EXCERPT -

Finally, this field of study has not been studied very much for color images compressed with the JPEG standard. This is more harmful, because JPEG color images do not represent green, red and blue, but luminance/chrominance components whose statistical correlations are less significant. On the other hand, color channels are treated separately in the JPEG standard, so they should be analyzed in different ways. Unfortunately, detection of steganography in JPEG color channels has hardly ever been studied (see, for example, (Taburet et al. 2018) and the articles (Cogranne et al. 2019; Yousfi et al. 2019) relating to the ALASKA steganalysis challenge and about JPEG color images).

8.6.5. Taking into account the adaptivity of steganography

A very different problem, already mentioned in section 8.5.2.3 in the context of neural networks, is about the consideration of the “selection channel” for steganalysis. The channel selection shows the probabilities of using each pixel, βm,n. Clearly, it seems interesting (as shown by equations [8.14] and [8.16]) that a detector can use a, possibly misleading, estimate of these probabilities of use. But this is not very effective with current detection methods. For example, one of the first advances proposed in the field (Denemark et al. 2014) involves replacing the calculation of co-occurrence histograms (see section 8.4.1) by adding, for each of the blocks considered, the maximum probability of modification, βm,n, of this sample. In this study (Denemark et al. 2014), the authors indicate that they have tried several weighting functions and finally found that the maximum obtains the best results, in terms of performance. In addition, the authors indicate that this function is also robust to a misestimation of the selection channel, βm,n. This is particularly important, since this quantity is not directly attainable and therefore must be estimated. This requires knowing the insertion method and size of the message and, in practice, the performances obtained from the estimated probability or from the real probability are very similar. In all cases, SCA methods (SCA) remain very ad hoc, and they are empirically explained, mainly by results in terms of statistical detection performance.

8.6.6. Grouped steganalysis (batch steganalysis)

ENTRIES PROVIDED -

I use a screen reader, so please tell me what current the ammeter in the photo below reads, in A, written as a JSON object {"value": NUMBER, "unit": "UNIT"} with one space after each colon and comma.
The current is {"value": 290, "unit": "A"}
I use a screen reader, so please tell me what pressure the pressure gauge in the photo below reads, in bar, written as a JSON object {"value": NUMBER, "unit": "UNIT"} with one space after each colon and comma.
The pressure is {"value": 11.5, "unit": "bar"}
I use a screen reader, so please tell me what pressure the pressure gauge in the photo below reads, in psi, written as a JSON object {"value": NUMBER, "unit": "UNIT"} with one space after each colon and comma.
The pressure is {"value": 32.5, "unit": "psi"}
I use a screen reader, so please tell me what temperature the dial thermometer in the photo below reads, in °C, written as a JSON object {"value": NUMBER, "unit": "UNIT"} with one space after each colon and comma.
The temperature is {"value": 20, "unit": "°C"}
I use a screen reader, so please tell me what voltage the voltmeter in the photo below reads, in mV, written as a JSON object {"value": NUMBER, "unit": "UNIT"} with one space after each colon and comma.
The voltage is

--

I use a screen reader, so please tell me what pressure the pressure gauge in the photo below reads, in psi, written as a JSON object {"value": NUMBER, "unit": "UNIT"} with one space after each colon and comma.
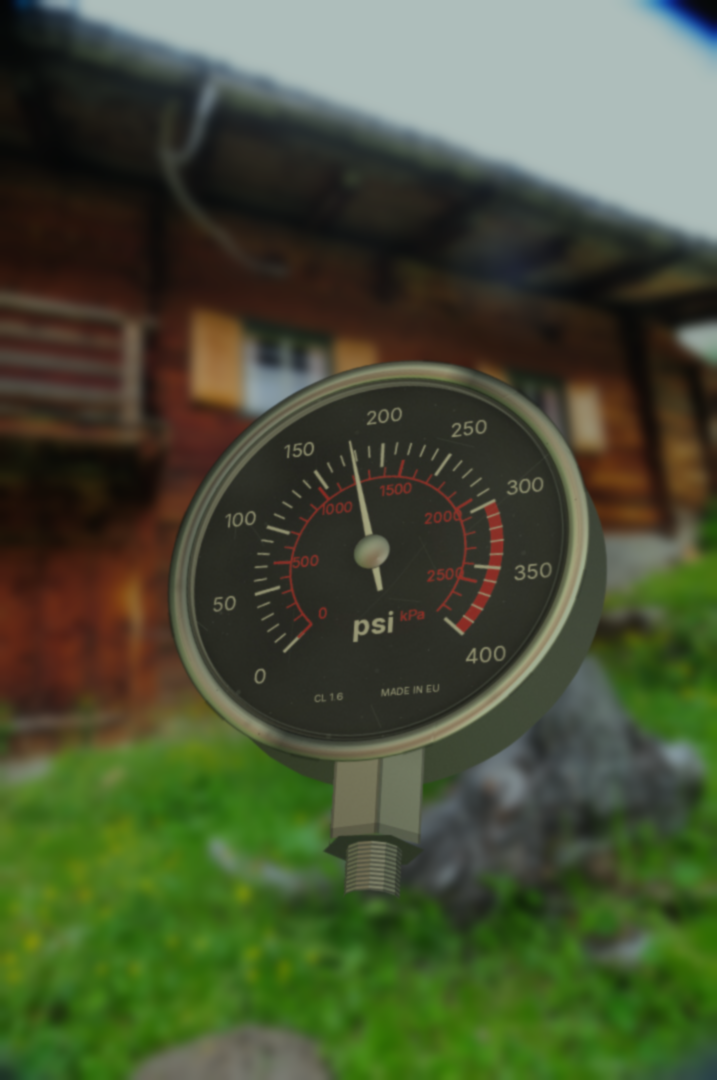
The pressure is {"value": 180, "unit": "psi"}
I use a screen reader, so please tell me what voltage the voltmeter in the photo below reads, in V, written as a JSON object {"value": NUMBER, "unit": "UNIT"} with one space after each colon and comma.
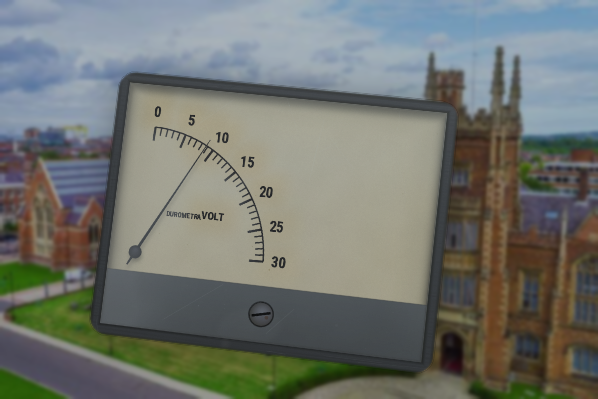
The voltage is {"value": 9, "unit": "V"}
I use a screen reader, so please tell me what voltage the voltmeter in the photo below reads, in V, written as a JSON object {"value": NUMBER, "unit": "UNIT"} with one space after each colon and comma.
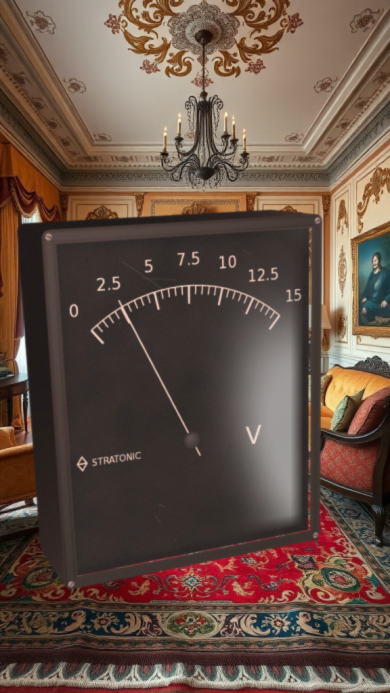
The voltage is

* * *

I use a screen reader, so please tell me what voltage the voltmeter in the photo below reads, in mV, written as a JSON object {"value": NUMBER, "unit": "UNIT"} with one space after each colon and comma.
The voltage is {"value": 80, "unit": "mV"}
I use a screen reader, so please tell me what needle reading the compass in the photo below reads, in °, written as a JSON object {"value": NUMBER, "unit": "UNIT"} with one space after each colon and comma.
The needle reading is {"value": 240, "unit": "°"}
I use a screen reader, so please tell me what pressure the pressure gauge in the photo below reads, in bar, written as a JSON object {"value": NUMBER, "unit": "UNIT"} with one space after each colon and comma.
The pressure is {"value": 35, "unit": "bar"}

REQUIRED ACTIONS -
1 > Duplicate the passage of the steganalysis excerpt from "Finally, this field" to "JPEG color images).".
2 > Condense the paragraph of the steganalysis excerpt that begins "A very different problem" into a shorter version that keeps its main facts.
3 > Write the next part of the steganalysis excerpt, picking up after its final line.

YOUR RESPONSES -
1 >
Finally, this field of study has not been studied very much for color images compressed with the JPEG standard. This is more harmful, because JPEG color images do not represent green, red and blue, but luminance/chrominance components whose statistical correlations are less significant. On the other hand, color channels are treated separately in the JPEG standard, so they should be analyzed in different ways. Unfortunately, detection of steganography in JPEG color channels has hardly ever been studied (see, for example, (Taburet et al. 2018) and the articles (Cogranne et al. 2019; Yousfi et al. 2019) relating to the ALASKA steganalysis challenge and about JPEG color images).

2 > Another problem, raised earlier in section 8.5.2.3 for neural networks, is accounting for the "selection channel" in steganalysis, meaning the probability βm,n that each pixel is used. A detector could in principle benefit from even a possibly misleading estimate of these probabilities, but current detection methods gain little from one. An early approach (Denemark et al. 2014) replaced the computation of co-occurrence histograms by adding, for each block considered, the maximum modification probability βm,n of the sample. After testing several weighting functions, the authors found that the maximum performed best and was robust to misestimation of βm,n. That robustness matters because βm,n cannot be obtained directly. It must be estimated, which requires knowing the insertion method and the message size. In practice, estimated and real probabilities give very similar performance. SCA methods nevertheless remain ad hoc and are justified mainly by their empirical detection performance.

3 >
A problem that has also been studied very little concerns “grouped” steganography, also called “batch” steganography (Ker and Pevný 2012). This is a more general scenario where Alice can “spread out” her message in many different images, which are then sent to Bob. The steganalyst, Eve, must therefore observe a batch of images, q, and make a “grouped” decision about all of these images: they may all be Cover images, or some may contain a variable part of the message to hide. For steganography21, this case can be modeled as a problem of message allocation, which must be dispersed in several images in order to minimize the probability of detection. For the steganalyst, Eve, the job of analyzing a batch of images is much more tricky. Many questions remain open, in particular: How can you analyze a lot of images, unknown at first? Is it better to use a method designed to analyze several images together, or should you carry out q independent image analyzes? Finally, should not the order of the images be taken into account? Some works have been proposed, in particular (Cogranne et al. 2017; Pevný and Nikolaev 2015), which are based on a detector adapted to the analysis of each image individually. The first article studies how to regulate the “(continuous) scores” obtained for each image. The second work (Pevný and Nikolaev 2015) carries out a detection in two stages: a histogram of the same “scores” is first constructed, then a second classifier is trained to identify the batches of Cover images. More recently, a study relating to the lack of knowledge of the strategy of spreading the message has been proposed in Zakaria et al. (2019).

8.6.7. Universal steganalysis

The last issue that we want to tackle is universal steganalysis. Again, this is a more general framework than targeted binary decision, which, as we have shown, makes it possible to assess a specific method of steganography. In practice, it is interesting to design steganalysis methods that work when neither the size of the message nor the insertion algorithm are known. Steganalysis without knowing the size of the message refers to so-called “quantitative” approaches, that is, aiming to estimate the size of the inserted message (Pevný et al. 2009). The study of the performance of the general classifier (Cogranne and Fridrich 2015), in the context where the size of the message is unknown, specifically shows that the latter (Kodovskimage et al. 2012) cannot be used directly, since the detection threshold is fixed according to the steganographed images used during training. The approach proposed in Pevný et al. (2009) essentially involves using images containing different sized messages during training.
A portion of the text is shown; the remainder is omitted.